Excerpted records START
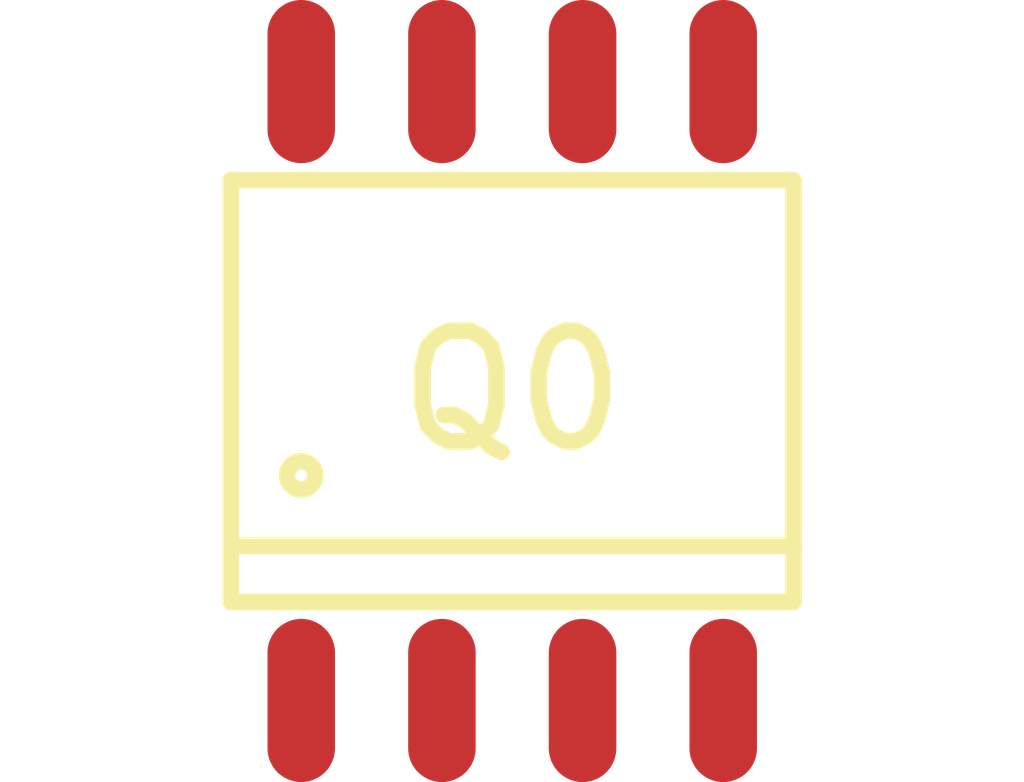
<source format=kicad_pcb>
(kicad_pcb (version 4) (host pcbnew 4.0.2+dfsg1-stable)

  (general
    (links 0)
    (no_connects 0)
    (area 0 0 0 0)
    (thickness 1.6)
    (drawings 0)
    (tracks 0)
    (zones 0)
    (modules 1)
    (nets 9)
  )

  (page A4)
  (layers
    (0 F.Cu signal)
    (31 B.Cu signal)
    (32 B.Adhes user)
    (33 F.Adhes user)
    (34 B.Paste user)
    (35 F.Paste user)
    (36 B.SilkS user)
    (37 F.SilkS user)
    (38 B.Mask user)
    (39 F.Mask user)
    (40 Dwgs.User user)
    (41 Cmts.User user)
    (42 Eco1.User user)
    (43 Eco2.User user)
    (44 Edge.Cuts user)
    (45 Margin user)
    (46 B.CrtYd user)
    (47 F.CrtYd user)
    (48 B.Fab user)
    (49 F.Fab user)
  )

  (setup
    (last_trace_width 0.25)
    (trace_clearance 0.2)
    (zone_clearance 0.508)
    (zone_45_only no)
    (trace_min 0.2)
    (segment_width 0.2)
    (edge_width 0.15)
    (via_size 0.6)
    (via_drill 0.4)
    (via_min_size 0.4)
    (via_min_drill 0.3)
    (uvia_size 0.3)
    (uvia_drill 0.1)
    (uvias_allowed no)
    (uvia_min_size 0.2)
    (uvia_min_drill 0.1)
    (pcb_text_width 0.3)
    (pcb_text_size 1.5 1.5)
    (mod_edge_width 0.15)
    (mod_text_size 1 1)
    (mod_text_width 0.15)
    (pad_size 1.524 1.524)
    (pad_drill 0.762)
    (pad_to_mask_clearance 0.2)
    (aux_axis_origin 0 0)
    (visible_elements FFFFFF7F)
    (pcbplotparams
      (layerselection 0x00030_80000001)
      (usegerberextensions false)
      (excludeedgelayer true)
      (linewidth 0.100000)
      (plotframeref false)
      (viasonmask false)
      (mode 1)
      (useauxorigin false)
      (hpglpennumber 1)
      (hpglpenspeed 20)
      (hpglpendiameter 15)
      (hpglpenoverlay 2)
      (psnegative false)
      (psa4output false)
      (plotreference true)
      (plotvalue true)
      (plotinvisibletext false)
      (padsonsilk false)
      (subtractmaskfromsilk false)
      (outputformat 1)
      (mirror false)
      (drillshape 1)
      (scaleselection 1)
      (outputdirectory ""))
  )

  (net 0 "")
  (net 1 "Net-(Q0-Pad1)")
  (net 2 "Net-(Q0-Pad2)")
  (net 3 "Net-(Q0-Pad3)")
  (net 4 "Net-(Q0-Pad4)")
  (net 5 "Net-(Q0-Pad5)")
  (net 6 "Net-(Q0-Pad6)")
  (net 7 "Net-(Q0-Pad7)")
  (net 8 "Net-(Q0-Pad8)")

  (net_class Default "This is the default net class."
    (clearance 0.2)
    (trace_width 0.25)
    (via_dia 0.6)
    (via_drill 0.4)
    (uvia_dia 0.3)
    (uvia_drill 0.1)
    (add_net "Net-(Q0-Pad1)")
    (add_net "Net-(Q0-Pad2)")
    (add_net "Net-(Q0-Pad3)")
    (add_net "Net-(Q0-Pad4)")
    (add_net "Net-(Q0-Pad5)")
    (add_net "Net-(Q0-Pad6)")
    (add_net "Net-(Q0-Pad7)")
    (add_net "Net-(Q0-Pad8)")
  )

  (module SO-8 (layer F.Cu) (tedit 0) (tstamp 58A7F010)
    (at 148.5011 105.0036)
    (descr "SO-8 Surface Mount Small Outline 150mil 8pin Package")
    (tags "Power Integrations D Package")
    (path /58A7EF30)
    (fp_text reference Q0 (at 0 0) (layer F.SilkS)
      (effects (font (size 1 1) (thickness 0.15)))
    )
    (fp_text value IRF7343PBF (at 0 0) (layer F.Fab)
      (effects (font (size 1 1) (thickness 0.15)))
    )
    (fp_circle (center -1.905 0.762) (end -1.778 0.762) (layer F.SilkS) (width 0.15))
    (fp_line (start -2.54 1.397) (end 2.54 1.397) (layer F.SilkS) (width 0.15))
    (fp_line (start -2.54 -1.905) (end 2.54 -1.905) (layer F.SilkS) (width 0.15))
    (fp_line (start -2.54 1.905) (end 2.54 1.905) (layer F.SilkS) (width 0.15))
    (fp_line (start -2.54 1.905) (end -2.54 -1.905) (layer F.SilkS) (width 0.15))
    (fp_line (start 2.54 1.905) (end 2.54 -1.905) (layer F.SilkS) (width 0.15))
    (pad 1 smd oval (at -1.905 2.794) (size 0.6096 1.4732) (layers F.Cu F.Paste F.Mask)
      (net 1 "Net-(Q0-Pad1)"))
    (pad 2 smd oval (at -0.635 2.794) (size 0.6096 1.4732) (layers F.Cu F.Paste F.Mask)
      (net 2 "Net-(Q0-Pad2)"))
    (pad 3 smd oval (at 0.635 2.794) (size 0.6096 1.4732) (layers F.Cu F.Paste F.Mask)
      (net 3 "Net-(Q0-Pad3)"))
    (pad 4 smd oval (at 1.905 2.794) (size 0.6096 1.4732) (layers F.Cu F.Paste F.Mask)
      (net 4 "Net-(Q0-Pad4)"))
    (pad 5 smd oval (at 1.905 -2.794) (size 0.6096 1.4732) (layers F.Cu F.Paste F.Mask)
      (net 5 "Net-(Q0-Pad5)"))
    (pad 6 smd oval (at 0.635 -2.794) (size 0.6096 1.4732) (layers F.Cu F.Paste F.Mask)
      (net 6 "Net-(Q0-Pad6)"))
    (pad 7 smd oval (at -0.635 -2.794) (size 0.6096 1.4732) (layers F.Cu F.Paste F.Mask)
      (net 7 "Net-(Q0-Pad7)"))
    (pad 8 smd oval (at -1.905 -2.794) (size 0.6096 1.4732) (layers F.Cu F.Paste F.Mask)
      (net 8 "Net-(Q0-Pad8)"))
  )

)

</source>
Excerpted records END
Excerpted records START
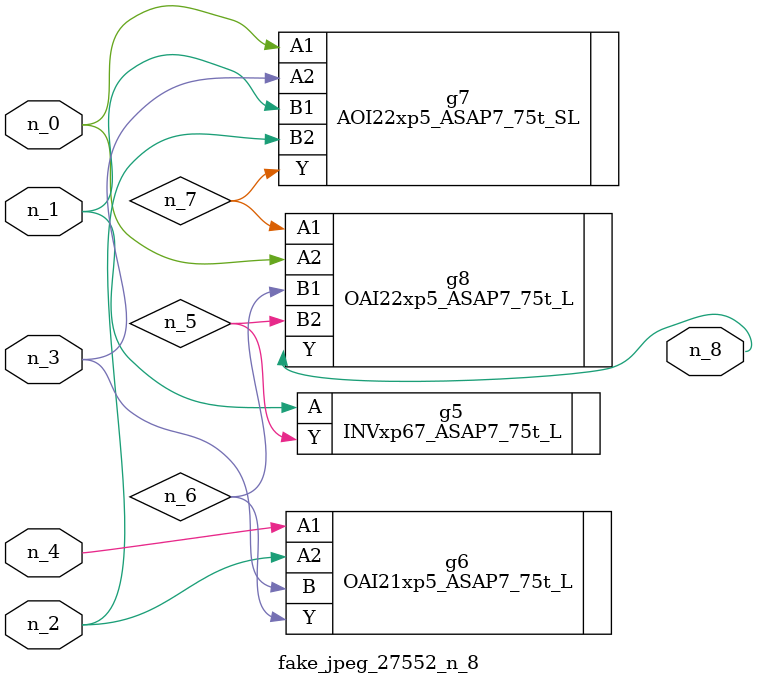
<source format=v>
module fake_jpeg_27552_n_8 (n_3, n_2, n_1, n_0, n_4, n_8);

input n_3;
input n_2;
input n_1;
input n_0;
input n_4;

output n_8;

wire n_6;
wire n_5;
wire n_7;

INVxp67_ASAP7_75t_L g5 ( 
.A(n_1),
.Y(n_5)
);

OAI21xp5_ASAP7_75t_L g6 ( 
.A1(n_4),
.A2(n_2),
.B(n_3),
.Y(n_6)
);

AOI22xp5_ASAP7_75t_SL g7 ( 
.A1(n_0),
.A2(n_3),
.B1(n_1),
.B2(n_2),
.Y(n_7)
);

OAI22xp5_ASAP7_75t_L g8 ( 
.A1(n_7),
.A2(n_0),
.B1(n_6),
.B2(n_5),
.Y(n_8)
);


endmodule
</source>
Excerpted records END
Using the data above, extract exactly the lines from the one that holds "(edge_width 0.15)" to the one that holds "Surface Mount Small", both ends included, and no others.

__Answer for the task__
    (edge_width 0.15)
    (via_size 0.6)
    (via_drill 0.4)
    (via_min_size 0.4)
    (via_min_drill 0.3)
    (uvia_size 0.3)
    (uvia_drill 0.1)
    (uvias_allowed no)
    (uvia_min_size 0.2)
    (uvia_min_drill 0.1)
    (pcb_text_width 0.3)
    (pcb_text_size 1.5 1.5)
    (mod_edge_width 0.15)
    (mod_text_size 1 1)
    (mod_text_width 0.15)
    (pad_size 1.524 1.524)
    (pad_drill 0.762)
    (pad_to_mask_clearance 0.2)
    (aux_axis_origin 0 0)
    (visible_elements FFFFFF7F)
    (pcbplotparams
      (layerselection 0x00030_80000001)
      (usegerberextensions false)
      (excludeedgelayer true)
      (linewidth 0.100000)
      (plotframeref false)
      (viasonmask false)
      (mode 1)
      (useauxorigin false)
      (hpglpennumber 1)
      (hpglpenspeed 20)
      (hpglpendiameter 15)
      (hpglpenoverlay 2)
      (psnegative false)
      (psa4output false)
      (plotreference true)
      (plotvalue true)
      (plotinvisibletext false)
      (padsonsilk false)
      (subtractmaskfromsilk false)
      (outputformat 1)
      (mirror false)
      (drillshape 1)
      (scaleselection 1)
      (outputdirectory ""))
  )

  (net 0 "")
  (net 1 "Net-(Q0-Pad1)")
  (net 2 "Net-(Q0-Pad2)")
  (net 3 "Net-(Q0-Pad3)")
  (net 4 "Net-(Q0-Pad4)")
  (net 5 "Net-(Q0-Pad5)")
  (net 6 "Net-(Q0-Pad6)")
  (net 7 "Net-(Q0-Pad7)")
  (net 8 "Net-(Q0-Pad8)")

  (net_class Default "This is the default net class."
    (clearance 0.2)
    (trace_width 0.25)
    (via_dia 0.6)
    (via_drill 0.4)
    (uvia_dia 0.3)
    (uvia_drill 0.1)
    (add_net "Net-(Q0-Pad1)")
    (add_net "Net-(Q0-Pad2)")
    (add_net "Net-(Q0-Pad3)")
    (add_net "Net-(Q0-Pad4)")
    (add_net "Net-(Q0-Pad5)")
    (add_net "Net-(Q0-Pad6)")
    (add_net "Net-(Q0-Pad7)")
    (add_net "Net-(Q0-Pad8)")
  )

  (module SO-8 (layer F.Cu) (tedit 0) (tstamp 58A7F010)
    (at 148.5011 105.0036)
    (descr "SO-8 Surface Mount Small Outline 150mil 8pin Package")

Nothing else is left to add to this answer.